Blood sugar basics: Too high, too low—and how to stay “just right”

Q. I’ve read your explanations of diabetes, but can you explain how it relates to hypoglycemia? Do the natural remedies that balance blood sugar for diabetics work for people with hypoglycemia as well?

Dr. Micozzi:

Hypoglycemia is a condition of low blood sugar, which is essentially the opposite of the high blood sugar that occurs in diabetes. That’s the simple explanation. But since no doctor has probably ever taken the time to help you fully understand your condition, let me give you more details. Fair warning: It’s a bit complicated.

The simple and complex carbs we eat are digested and metabolized into sugars in the blood (glucose). Glycogen is a form of sugar stored in muscle and other tissues. This stored sugar is another source of blood sugar. When the body signals that blood sugar is low and you are not eating, or when you are burning sugar rapidly as during intense exercise, the tissues release glycogen into the blood.

The blood transports sugar to the tissue cells—where it’s used for metabolism. The cells essentially “burn” the sugars to make energy and water. This is the source of all the energy and most of the water in your cells. The blood also supplies sugar to the brain for energy.

When the tissues tell the body they need more sugar, the pancreas releases insulin (an endocrine hormone) into the blood. Insulin is like a key that opens the tissue cells and lets the sugar move from the blood into the tissues.

Type 1 diabetics are unable to produce insulin. That means they can’t get sugar from the blood into the tissues. Since the tissue cells cannot get the sugar to metabolize for energy, the body breaks down fats instead. Unfortunately, that causes byproducts that are toxic and can lead to coma and even death.

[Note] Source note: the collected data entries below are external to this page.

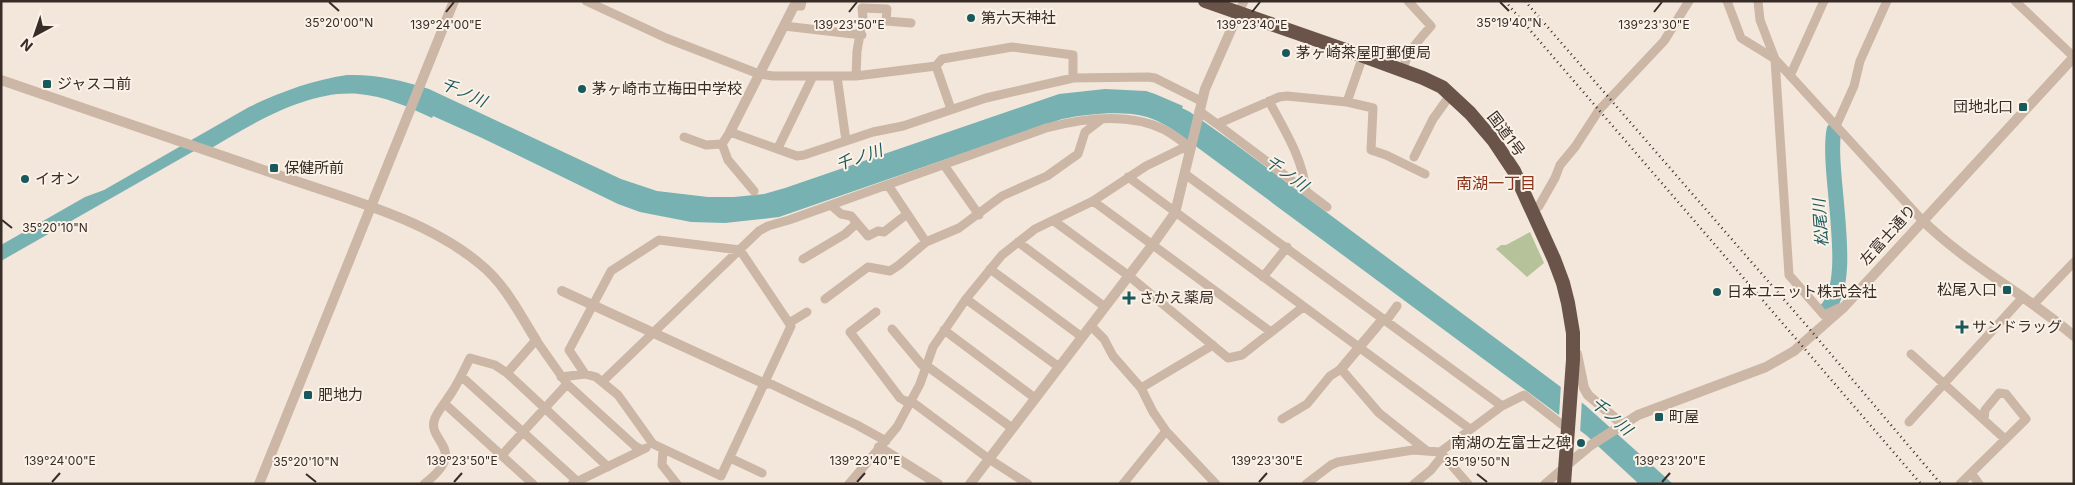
<svg xmlns="http://www.w3.org/2000/svg" width="2075" height="485" viewBox="0 0 2075 485" font-family="Inter,'Noto Sans JP',sans-serif">
  <style>
    .green { fill: #b6c39a }
    .water { fill: #78b1b2 }
    .pier { fill: #f3e7db }
    .lines { fill: none; stroke-linecap: round; stroke-linejoin: round }
    .river { stroke: #78b1b2; stroke-width: 15 }
    .minor { stroke: #ccb6a6; stroke-width: 9 }
    .tertiary { stroke: #ccb6a6; stroke-width: 10 }
    .trunk { stroke: #6a544a; stroke-width: 14 }
    .rail { stroke: #382c27; stroke-width: 2.5; stroke-dasharray: 1 4; stroke-linecap: butt }
    .ticks { fill: none; stroke: #382c27; stroke-width: 2 }
    .poi-dot { fill: #1a595b; stroke: #faf1e7; stroke-width: 2 }
    .labels { text-anchor: middle; stroke-width: 4; stroke-linejoin: round; paint-order: stroke }
    .poi-label { font-size: 15px; fill: #382c27; stroke: #faf1e7; text-anchor: start }
    .street-label { font-size: 15px; fill: #382c27; stroke: #faf1e7 }
    .water-label { font-size: 16px; font-style: italic; fill: #1a595b; stroke: #faf1e7 }
    .neighbourhood-label { font-size: 16px; fill: #8b331c; stroke: #faf1e7 }
    .ticks-label { font-size: 12px; text-anchor: middle; fill: #382c27; stroke: #faf1e7; stroke-width: 4; stroke-linejoin: round; paint-order: stroke }
  </style>
  <rect width="100%" height="100%" fill="#f3e7db"/>
  <path class="green" d="M1530,232L1544,263L1527,277L1496,249L1501,245H1506Z"/>
  <path class="water" d="M347,75C375,74 402,80 429,89L621,179L657,191L708,197H734L764,194L785,188L1059,94L1105,89L1146,91L1155,94L1183,106L1182,108L1190,112L1231,141L1585,405L1673,484H1639L1586,435L1182,136C1171,128 1160,121 1147,117C1123,110 1087,114 1062,119L779,217L725,223L691,222L640,212L618,204L482,138L433,116L432,118C409,107 384,96 359,94C306,89 247,127 203,153L194,151L1,261V245L85,197L104,190L249,107C280,92 313,80 347,75Z"/>
  <path class="pier" d="M1561,384L1582,399L1580,433L1559,417Z"/>
  <g class="lines">
    <path class="river" d="M1825,311C1857,282 1826,173 1834,130"/>
    <path class="minor" d="M586,1L666,38L759,74L773,76H856L936,66L942,59L1012,47L1073,55V78
      M1727,1L1741,38L1775,59L1922,220
      M1758,1L1760,20L1775,59L1789,275L1824,315L1839,308
      M2015,1L2074,57
      M794,6H801L802,1
      M1238,14L1244,1
      M784,26L862,35
      M936,66L951,109
      M1403,70C1406,53 1420,39 1431,26L1408,1
      M837,76L846,141
      M856,76L857,51L863,18L862,8L887,9L886,21L911,23
      M1790,76L1824,1
      M1269,101C1284,129 1303,159 1306,191
      M1347,102L1373,108L1371,150L1386,155L1425,174
      M1199,111L1217,124L1279,97L1287,96L1347,102L1363,56
      M1217,124L1327,207
      M1836,126L1854,86L1860,61L1887,1
      M684,137L706,145L722,144
      M778,148L813,76
      M1414,157L1433,119L1451,94
      M944,165L979,215
      M1185,174L1502,406
      M1128,177L1470,429
      M888,185L926,242
      M754,191L728,160L722,144L730,132L797,156L804,155L873,132L903,126L986,98L1073,78L1148,77L1155,78L1201,101
      M1093,201L1271,332
      M832,206L841,214L851,216L868,236L878,231L884,232L907,214
      M1532,212L1539,206L1555,178L1560,165L1575,147L1599,110L1664,41L1689,1
      M1054,221L1129,276L1228,358L1242,355L1303,307
      M1018,242L1105,307
      M803,259L845,234L857,223
      M990,269L1082,337
      M1263,277L1287,247
      M825,299L868,267L890,271L899,265L926,242L959,228L1002,196L1047,176L1078,154L1085,132L1102,119
      M966,299L1059,367
      M2034,304L2074,262
      M876,312L850,332L900,398L905,401H911L989,459L1028,484
      M1386,321L1397,306
      M789,323L807,312
      M1091,326L1104,339L1113,356L1141,388L1213,345
      M892,329L922,365L927,366L1012,428
      M944,330L1035,398
      M1911,354L2005,439
      M507,373L608,467
      M461,376L577,481
      M561,377L585,374L596,377L618,395L653,444L721,476L791,326L740,250L659,240L611,271L569,350L585,374
      M603,381L759,231L768,226L789,220L1046,128C1084,118 1129,112 1165,130C1174,135 1183,142 1191,148
      M765,384H771L857,425L886,441
      M1141,388L1153,412L1166,431L1216,484
      M445,404L533,484
      M1282,419L1307,404L1330,376L1341,369L1379,413L1427,451
      M1909,422L2023,297
      M663,450L662,465L677,484
      M1440,452L1468,484
      M502,455L567,384
      M730,458L762,473
      M1971,473L1979,484
      M424,484C471,448 425,442 435,418C439,409 447,400 452,392C459,381 464,370 470,358L495,365L507,373L536,340L567,384L635,446L642,450
      M572,484L646,448
      M849,484L897,427L920,384L933,347L966,299L1002,255L1035,229L1093,201L1146,166L1181,149L1191,148
      M1123,484L1166,431
      M1306,484L1331,465L1338,462L1413,450L1440,452L1502,406L1524,395L1569,430
      M1414,484L1431,470L1443,455
      M1545,484L1566,466
      M1960,484L2026,419L2006,394L1999,393L1985,410L1984,420"/>
    <path class="tertiary" d="M1,80C95,113 190,144 284,177C350,200 426,219 480,264C505,284 519,313 536,340
      M730,132L794,6
      M1922,220C1968,265 2025,294 2074,336
      M562,291L765,384
      M1577,354L1584,388L1588,395L1622,424
      M1341,369L1383,319
      M879,447L938,484
      M1567,465L1591,445L1638,415L1766,367L1794,351L1843,308L2074,57
      M259,484L454,1
      M970,484L1153,244L1175,213L1205,89L1238,14"/>
    <path class="trunk" d="M1205,1L1363,56L1423,78L1442,87L1470,113L1494,141L1514,171L1528,202L1554,259L1563,283L1568,303L1573,333V360L1564,484"/>
    <path class="rail" d="M1505,1L1921,484
      M1525,1L1807,326L1941,484"/>
  </g>
  <path class="ticks" d="M329,2L339,11M1500,2L1509,11M446,12L454,2M849,12L857,2M1252,12L1260,2M1654,12L1662,2M2,220L12,228M306,474L316,482M1477,474L1487,482M52,482L60,473M454,482L462,473M857,482L865,473M1259,482L1267,473M1662,482L1670,473"/>
  <g class="poi-dot">
    <circle cx="971" cy="18" r="5"/>
    <circle cx="1286" cy="53" r="5"/>
    <rect x="42" y="79" width="10" height="10" rx="2.5"/>
    <circle cx="582" cy="89" r="5"/>
    <rect x="2018" y="102" width="10" height="10" rx="2.5"/>
    <rect x="269" y="163" width="10" height="10" rx="2.5"/>
    <circle cx="25" cy="179" r="5"/>
    <rect x="2002" y="285" width="10" height="10" rx="2.5"/>
    <circle cx="1717" cy="292" r="5"/>
    <path d="M1126.5 290.5h5v5h5v5h-5v5h-5v-5h-5v-5h5z"/>
    <path d="M1959.5 319.5h5v5h5v5h-5v5h-5v-5h-5v-5h5z"/>
    <rect x="303" y="390" width="10" height="10" rx="2.5"/>
    <rect x="1654" y="412" width="10" height="10" rx="2.5"/>
    <circle cx="1581" cy="443" r="5"/>
  </g>
  <g class="labels">
    <g class="poi-label">
      <text x="981" y="23">第六天神社</text>
      <text x="1296" y="58">茅ヶ崎茶屋町郵便局</text>
      <text x="57" y="89">ジャスコ前</text>
      <text x="592" y="94">茅ヶ崎市立梅田中学校</text>
      <text x="2013" y="112" text-anchor="end">団地北口</text>
      <text x="284" y="173">保健所前</text>
      <text x="35" y="184">イオン</text>
      <text x="1997" y="295" text-anchor="end">松尾入口</text>
      <text x="1727" y="297">日本ユニット株式会社</text>
      <text x="1139" y="303">さかえ薬局</text>
      <text x="1972" y="332">サンドラッグ</text>
      <text x="318" y="400">肥地力</text>
      <text x="1669" y="422">町屋</text>
      <text x="1571" y="448" text-anchor="end">南湖の左富士之碑</text>
    </g>
    <g class="street-label">
      <text transform="translate(1506 134) rotate(53)" y="5">国道1号</text>
      <text transform="translate(1888 235) rotate(-48)" y="5">左富士通り</text>
    </g>
    <g class="water-label">
      <text transform="translate(464 92) rotate(24)" y="6">千ノ川</text>
      <text transform="translate(859 157) rotate(-19)" y="6">千ノ川</text>
      <text transform="translate(1287 173) rotate(36)" y="6">千ノ川</text>
      <text transform="translate(1820 223) rotate(-94)" y="6">松尾川</text>
      <text transform="translate(1612 416) rotate(41)" y="6">千ノ川</text>
    </g>
    <g class="neighbourhood-label">
      <text x="1496" y="189">南湖一丁目</text>
    </g>
  </g>
  <g class="ticks-label">
    <text x="339" y="27">35°20'00"N</text>
    <text x="1509" y="27">35°19'40"N</text>
    <text x="446" y="29">139°24'00"E</text>
    <text x="849" y="29">139°23'50"E</text>
    <text x="1252" y="29">139°23'40"E</text>
    <text x="1654" y="29">139°23'30"E</text>
    <text x="55" y="232">35°20'10"N</text>
    <text x="60" y="465">139°24'00"E</text>
    <text x="462" y="465">139°23'50"E</text>
    <text x="865" y="465">139°23'40"E</text>
    <text x="1267" y="465">139°23'30"E</text>
    <text x="1670" y="465">139°23'20"E</text>
    <text x="306" y="466">35°20'10"N</text>
    <text x="1477" y="466">35°19'50"N</text>
  </g>
  <rect width="2075" height="485" fill="none" stroke="#382c27" stroke-width="5"/>
  <g transform="translate(35 35) rotate(220)" stroke="#faf1e7" stroke-width="4" paint-order="stroke">
  <path d="M0-4L9 19L0 12L-9 19Z" fill="#382c27"/>
  <text y="-8" font-size="14" font-weight="bold" text-anchor="middle" fill="#382c27">N</text>
  </g>
</svg>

But if someone with type 1 diabetes is given too much insulin, it can drive all the sugar into the cells. That leaves too little sugar in the blood and causes low blood sugar, also known as hypoglycemia.

In type 2, or “insulin-resistant” diabetes, the pancreas is able to make insulin. There is insulin in the blood, but the tissues resist allowing the blood sugar into the tissue cells anyway. This can signal the pancreas to produce even more insulin. The result is even higher insulin levels in the blood.

Type 2 diabetics can also be given insulin and other drugs to “force” more sugar from the blood into the tissues. But too much insulin, or other drugs, can also lead to hypoglycemia.

Hypoglycemia is most immediately a problem for the brain, which needs a constant supply of both oxygen and sugar since it is very metabolically active and sensitive. Up to one-third of the blood and sugar in the body goes to the brain. If the brain lacks blood, oxygen, or sugar, it can become unconscious and go into a coma in just two to three minutes. Brain damage ensues just a few minutes after that.

Of course, most people with hypoglycemia are not in such dire straits. In fact, anyone who skips meals can suffer hypoglycemia because there is simply not enough sugar available to get into the blood. On the other hand, eating simple sugars and certain carbs (unlike the fructose in fruits) causes blood glucose to rise too rapidly. This rapid rise in turn can trigger the pancreas to release excess insulin into the blood, clearing out the blood sugar and causing reactive hypoglycemia.

I talk a lot about herbs that lower blood sugar because that’s the problem that concerns most people. But the same herbs may help people with hypoglycemia as well. That’s because, unlike most drugs, natural remedies generally help the body balance itself. And the whole point of normal metabolism is to keep blood sugar in proper balance.

So herbs that affect blood sugar are unlikely to have the potential side effects of insulin or drugs that can potentially drive blood sugar too low and cause hypoglycemia. Unfortunately, we don’t know more because the people who should be studying these remedies (and who are paid with our tax dollars to do so) stubbornly refuse.